I was only taking 1.2mg x 2 daily. Looks like I've been too cautious and this may end up being counterproductive.

 

[yerrag]

The sweet spot in dosing, according to Dr. Gonzalez-Lima, is between 0.5-5 mg/kg:



He said that shortly after the beginning of this video.

At 70kg, that would place me at a dosage of 35mg-350mg/day. I would easily use up my methylene even at the low dosage.

 

[grithin]

--removed--

 

[grithin]

--removed--

 

[Hans]

Also, I should mention, at a human dose equivalent for rats, a 0.5mg /kg dose, (.162x) would be 0.081mg/kg, or 8mg for 100kg person. That you are not calculating this in your testing of MB really highlights that you should not be experimenting, but rather, waiting until other people experiment.

There's really no need to insult @yerrag by saying that he shouldn't be experimenting and should rather wait for others to do so. I understand your point of concern regarding dosage but there are better ways to say something without having to insult someone.

 

[grithin]

There's really no need to insult @yerrag by saying that he shouldn't be experimenting and should rather wait for others to do so. I understand your point of concern regarding dosage but there are better ways to say something without having to insult someone.

Where was the insult?

 

[Tim Lundeen]

"you shouldn't" is always an insult LOL here I am doing sort of the same thing...

How about "I'm concerned about these high dosages, good for you to take a close look at this before starting" ?

 

[grithin]

--removed--

 

[yerrag]

I wasn't sure how to respond to grithin here, but maybe he has a language issue or that's just the way he speaks, although he means well. We just know he needs work on that area, but I appreciate his concern, keeping me from the harm from me failing to recognize the dosage the professor talked about was for rats.
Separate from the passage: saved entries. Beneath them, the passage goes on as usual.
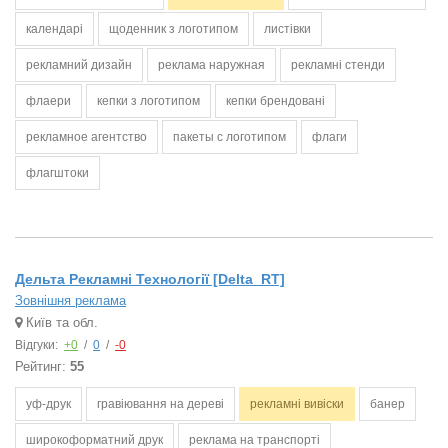
календарі
щоденник з логотипом
листівки
рекламний дизайн
реклама наружная
рекламні стенди
флаери
кепки з логотипом
кепки брендовані
рекламное агентство
пакеты с логотипом
флаги
флагштоки
Дельта Рекламні Технології [Delta_RT]
Зовнішня реклама
Київ та обл.
Відгуки:
+0
/
0
/
-0
Рейтинг:
55
уф-друк
гравіювання на дереві
рекламні вивіски
банер
широкоформатний друк
реклама на транспорті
But we'll just play kid gloves with grithin for now. He's still growing up.

 

[qwazy]

Ok I just took 35mg of MB (0.5mg per kg body weight) with DMSO and feel a little relaxed. Did not notice anything from 5mg.

 

[CreakyJoints]

In your testing, did you experiment with/account for ascorbate at all?

I have documented the effects of MB on my dreams a little bit, since I often have it before bed, but my notes haven't been updated in a while.

 

[qwazy]

I have not experimented with ascorbate + methylene blue. What are the supposed benefits?